Mr. Elias froze. His massive jaws ceased to chew and remained poised in place like a great masticating machine from which someone had pulled the plug. The color fled from his perspiring, ruddy face. He stood there holding the dish close under his chin, in the center of his shop, in a shock his friends couldn’t understand because the paella was no doubt as delicious as he’d said. Just as his eyes had reached the size of golf balls, he swiveled sideways, still not chewing or swallowing, to gaze at his wife. The moment he found her in the back of the crowd, he caught sight of the milkman seizing his bewildered wife and planting on her soft lips a kiss that would’ve brought cheers in the late night movies.
Ike promptly spewed the contents of his full mouth all over his disgusted customers, turned purple in the face, clenched his teeth, then reeled and hit the floor like a felled oak.
Days of hysteria, questions, and long testimonies fraught with suspicions and accusations later, Mrs. Elias attended the funeral of her husband. After a proper two more days, she installed an air conditioner in the upstairs rooms, where she then sat and spent hours doodling designs for a new sign proclaiming “Flower Shop and Nursery.”
It wasn’t long before she decided to visit the witch. She had a few questions she wanted answered.

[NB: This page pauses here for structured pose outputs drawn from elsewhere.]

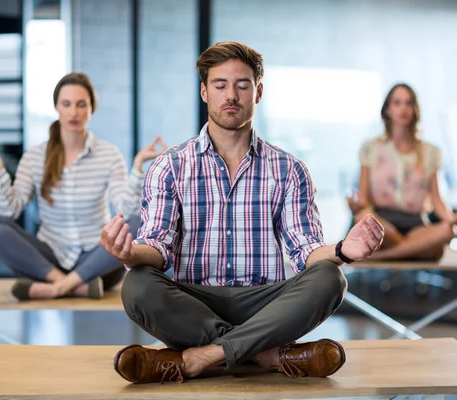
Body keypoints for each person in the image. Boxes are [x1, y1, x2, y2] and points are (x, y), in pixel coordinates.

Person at [99, 41, 384, 384]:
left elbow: (305, 250)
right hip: (194, 301)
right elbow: (157, 246)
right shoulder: (170, 166)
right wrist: (129, 252)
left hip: (264, 302)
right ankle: (266, 355)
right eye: (220, 85)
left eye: (242, 85)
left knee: (331, 278)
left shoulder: (289, 169)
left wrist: (342, 251)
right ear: (205, 92)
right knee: (138, 284)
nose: (230, 95)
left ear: (258, 92)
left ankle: (200, 358)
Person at [0, 72, 166, 300]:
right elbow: (8, 211)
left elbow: (127, 210)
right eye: (66, 104)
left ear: (91, 109)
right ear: (57, 108)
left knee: (138, 222)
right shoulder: (34, 156)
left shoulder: (109, 154)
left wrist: (139, 166)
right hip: (50, 259)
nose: (73, 112)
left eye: (81, 105)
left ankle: (55, 288)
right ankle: (72, 286)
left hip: (96, 263)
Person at [347, 83, 457, 261]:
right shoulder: (370, 148)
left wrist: (452, 218)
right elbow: (363, 198)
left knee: (449, 230)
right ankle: (412, 250)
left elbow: (437, 199)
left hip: (416, 225)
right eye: (397, 103)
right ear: (387, 109)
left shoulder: (431, 152)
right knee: (362, 217)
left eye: (408, 103)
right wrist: (356, 204)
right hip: (382, 222)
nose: (403, 108)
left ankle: (380, 256)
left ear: (415, 109)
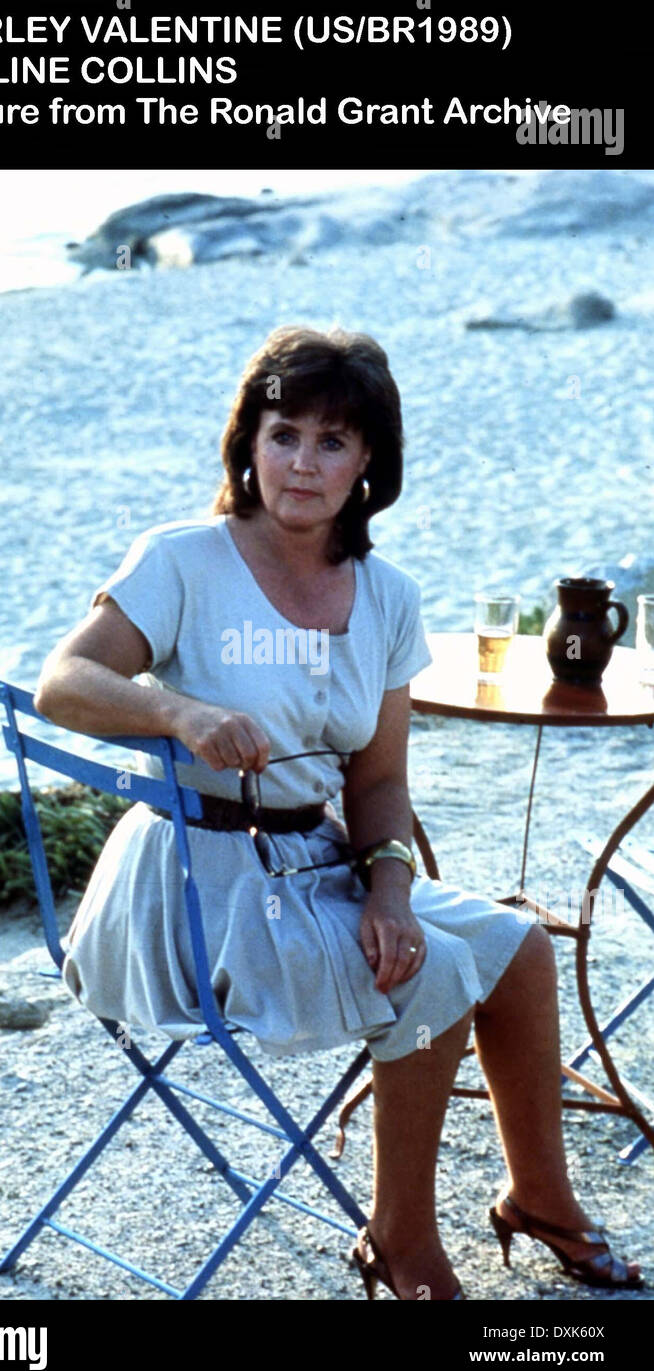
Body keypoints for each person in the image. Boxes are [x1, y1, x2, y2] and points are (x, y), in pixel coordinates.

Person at [34, 324, 643, 1300]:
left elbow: (377, 783)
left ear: (368, 464)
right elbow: (61, 682)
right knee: (432, 973)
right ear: (248, 443)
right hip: (195, 888)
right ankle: (403, 1242)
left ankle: (539, 1198)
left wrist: (390, 891)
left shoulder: (387, 596)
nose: (302, 464)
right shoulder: (183, 560)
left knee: (519, 950)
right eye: (283, 435)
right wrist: (178, 712)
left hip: (312, 862)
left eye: (331, 441)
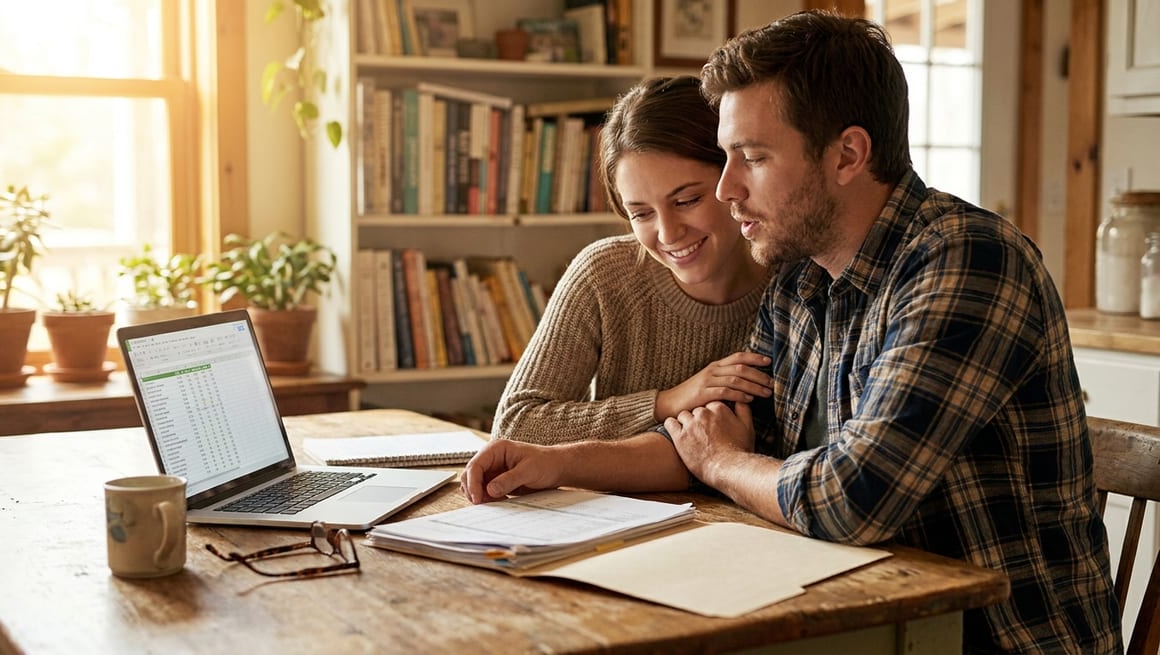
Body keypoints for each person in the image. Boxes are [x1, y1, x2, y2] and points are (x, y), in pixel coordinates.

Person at [462, 12, 1122, 653]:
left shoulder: (966, 259)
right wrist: (552, 463)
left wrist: (725, 462)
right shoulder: (800, 278)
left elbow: (847, 499)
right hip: (851, 614)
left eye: (750, 157)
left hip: (987, 637)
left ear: (847, 155)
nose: (726, 189)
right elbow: (706, 436)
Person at [490, 75, 772, 445]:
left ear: (735, 180)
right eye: (641, 214)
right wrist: (666, 402)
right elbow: (516, 424)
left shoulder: (795, 282)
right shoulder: (604, 273)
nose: (668, 234)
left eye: (686, 201)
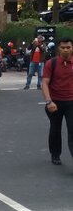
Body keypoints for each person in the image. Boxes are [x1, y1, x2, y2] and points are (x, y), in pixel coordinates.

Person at [41, 37, 73, 165]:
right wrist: (49, 101)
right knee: (55, 129)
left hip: (71, 102)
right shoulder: (51, 63)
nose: (66, 50)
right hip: (55, 103)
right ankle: (55, 154)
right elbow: (44, 82)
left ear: (72, 48)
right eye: (63, 47)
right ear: (59, 49)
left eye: (68, 47)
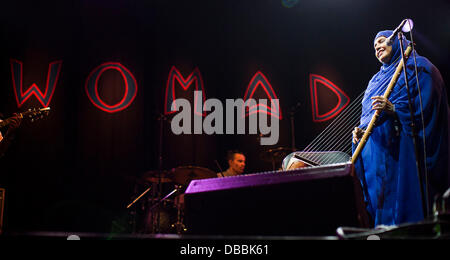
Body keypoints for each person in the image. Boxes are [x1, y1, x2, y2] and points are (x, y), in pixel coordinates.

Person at [352, 30, 450, 227]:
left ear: (397, 40)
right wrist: (361, 131)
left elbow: (428, 106)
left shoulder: (419, 67)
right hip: (382, 158)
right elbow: (369, 116)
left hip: (407, 156)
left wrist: (396, 109)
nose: (377, 47)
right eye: (374, 47)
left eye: (381, 41)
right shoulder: (375, 81)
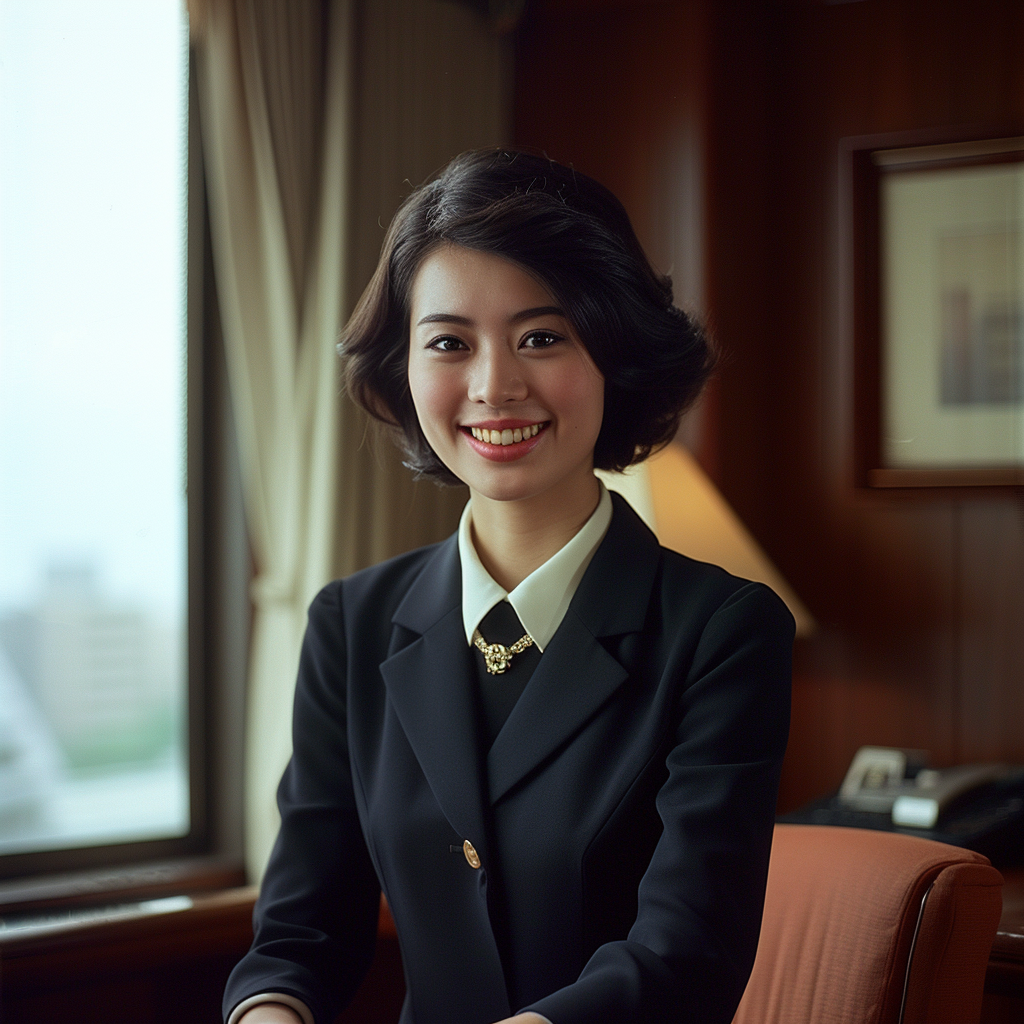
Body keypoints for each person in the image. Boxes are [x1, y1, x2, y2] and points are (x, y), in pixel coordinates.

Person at [223, 149, 793, 1024]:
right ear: (405, 372)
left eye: (542, 336)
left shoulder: (722, 630)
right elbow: (301, 935)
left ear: (615, 355)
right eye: (449, 342)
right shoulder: (352, 623)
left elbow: (685, 955)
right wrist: (270, 1012)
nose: (495, 386)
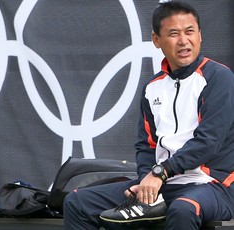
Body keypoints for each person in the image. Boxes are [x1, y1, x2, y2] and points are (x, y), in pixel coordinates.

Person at [63, 1, 234, 230]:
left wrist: (159, 173)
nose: (184, 41)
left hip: (214, 185)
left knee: (183, 209)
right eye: (174, 34)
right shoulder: (152, 87)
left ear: (200, 35)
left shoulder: (219, 77)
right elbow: (146, 147)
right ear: (156, 40)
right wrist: (145, 183)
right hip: (164, 183)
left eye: (189, 32)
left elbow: (208, 142)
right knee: (77, 202)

She waited at the end of the path where the milkman had waited with his truck, although she didn’t know that, and felt sure the witch would know she was there and would come. And she did.
“It’s the oddest thing. I can’t help this feeling I have that somehow you’re connected with the death of my husband. But I can’t quite see how. Or...” She brushed glossy thick hair back away from her face. She sighed. “There was so much — so much going on that you couldn’t have known.”
The witch smiled. “On the contrary, my dear. There was much you didn’t know yourself. I knew it all. Here. Have a little of this.”
“What is it?”
“Carrot juice. You quite need building up. About that, your departed husband was quite right. Tell me, Mrs. Elias. When you began your new preoccupation with gardening, is that about the time Ike began his devoted lunch preparations for you?”
Mrs. Elias gazed with disgust at the orange liquid in her glass, then frowned off into the distance. The witch had taken her back to her house, and they sat on a bench beneath a huge shady tree. The breeze was pleasantly cooling. “You know, I think it was. Isn’t that funny?”